Eagle County’s first leadership program graduates class of 18
Ryan Summerlin June 23, 2013
A dozen and a half locals are Eagle County’s first graduates from a program designed to teach them how to create change in their families and communities.
The Family Leadership Training Institute graduates spent more than 120 hours to develop skills needed to become effective leaders in their communities.
The program is in 20 states and came to Colorado in 2009. Eagle County joined this year.
“The class works because it’s about learning to work with people different than you,” said Jeanne McQueeney, school board president who helped bring the program to the area.

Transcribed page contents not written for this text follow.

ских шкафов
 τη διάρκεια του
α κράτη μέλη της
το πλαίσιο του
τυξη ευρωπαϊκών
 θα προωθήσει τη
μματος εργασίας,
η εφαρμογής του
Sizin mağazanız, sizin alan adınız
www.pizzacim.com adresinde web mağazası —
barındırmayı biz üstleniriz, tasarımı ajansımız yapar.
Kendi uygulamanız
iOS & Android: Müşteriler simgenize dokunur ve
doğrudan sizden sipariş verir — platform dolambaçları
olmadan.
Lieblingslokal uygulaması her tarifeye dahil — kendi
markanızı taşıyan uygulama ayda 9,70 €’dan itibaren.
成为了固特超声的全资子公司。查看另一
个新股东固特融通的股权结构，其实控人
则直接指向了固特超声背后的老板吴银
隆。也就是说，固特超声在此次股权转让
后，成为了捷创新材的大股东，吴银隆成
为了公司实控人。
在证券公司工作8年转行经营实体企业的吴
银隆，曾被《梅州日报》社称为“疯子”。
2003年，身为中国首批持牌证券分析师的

They’re careful not to select people based on political affiliation or philosophy, McQueeney said.
Student goals ranged from astronomy to working with law enforcement.
In Eagle County, 45 people applied to be part of the program; 20 were selected and 18 finished. They meet once a week for 20 weeks, and they get childcare and dinner to make it as family friendly as possible, McQueeney said.

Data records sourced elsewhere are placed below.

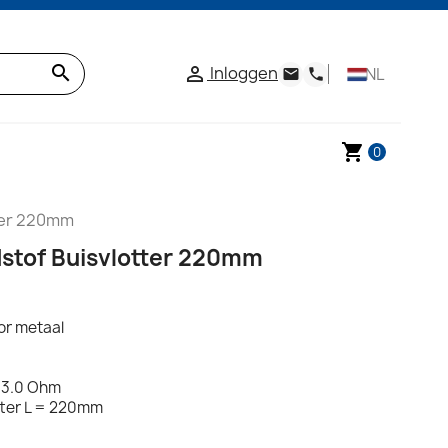
search
Inloggen

NL
email
phone
shopping_cart
0
ter 220mm
tof Buisvlotter 220mm
or metaal
- 3.0 Ohm
otter L = 220mm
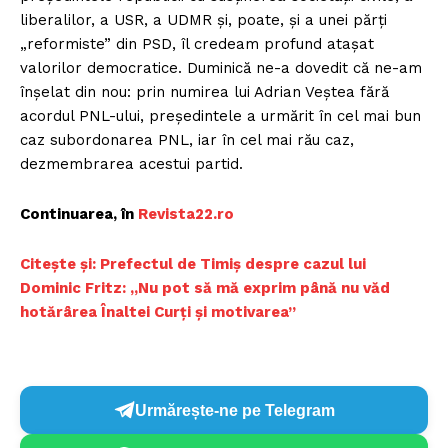
liberalilor, a USR, a UDMR și, poate, și a unei părți
„reformiste” din PSD, îl credeam profund atașat
valorilor democratice. Duminică ne-a dovedit că ne-am
înșelat din nou: prin numirea lui Adrian Veștea fără
acordul PNL-ului, președintele a urmărit în cel mai bun
caz subordonarea PNL, iar în cel mai rău caz,
dezmembrarea acestui partid.
Continuarea, în
Revista22.ro
Citește și: Prefectul de Timiș despre cazul lui
Dominic Fritz: „Nu pot să mă exprim până nu văd
hotărârea Înaltei Curţi şi motivarea”
Urmărește-ne pe Telegram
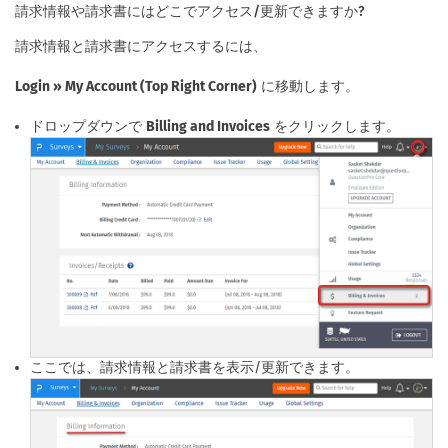
請求情報や請求書にはどこでアクセス/更新できますか?
請求情報と請求書にアクセスするには、
Login » My Account (Top Right Corner)
に移動します。
ドロップダウンで
Billing and Invoices
をクリックします。
ここでは、請求情報と請求書を表示/更新できます。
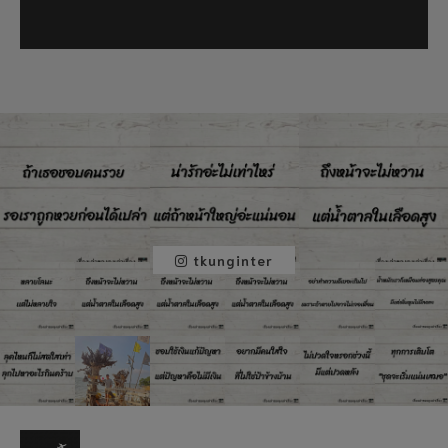
tkunginter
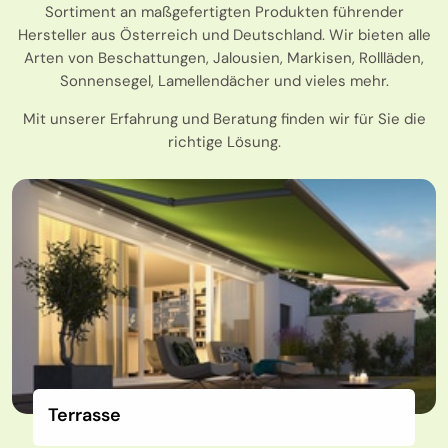
Sortiment an maßgefertigten Produkten führender
Hersteller aus Österreich und Deutschland. Wir bieten alle
Arten von Beschattungen, Jalousien, Markisen, Rollläden,
Sonnensegel, Lamellendächer und vieles mehr.
Mit unserer Erfahrung und Beratung finden wir für Sie die
richtige Lösung.
Terrasse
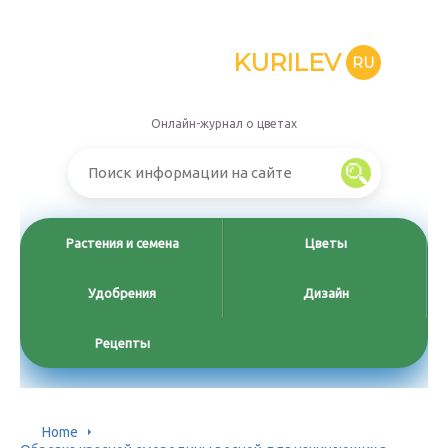
KURILEV
RU
Онлайн-журнал о цветах
Растения и семена
Цветы
Удобрения
Дизайн
Рецепты
Home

Eagle County graduate Ines Barcenas calls her experience “terrifying” and “transforming.”
“I’ve found my voice in FLTI,” Barcenas said. “When parents (family) become advocates, children’s lives are improved and anything is possible.”
Once recruited and accepted into the program, participants attend a 20-week curriculum that integrates personal and child development, leadership training, civic literacy and civic participation skills. The curriculum includes four components: an initial retreat, two 10-week sessions that focus on knowledge about the change process, skill building, and tools of civic engagement; and a community project.
Locally, the first 10 weeks focus on empowerment and change, taught by Julia Kozusko and Lisa Kunkel. The second 10 weeks focuses on civics; How do you effect change in your family, your organization, your community or state. Sara Fisher and Beth Riley taught that.
A community project is part of the program. Past graduates have push through new legislation, developed a state-wide resource directory, and found funding for weekly tutoring sessions for at-risk students.
Community projects this year range from autism awareness and outreach to Zumba classes for new mothers.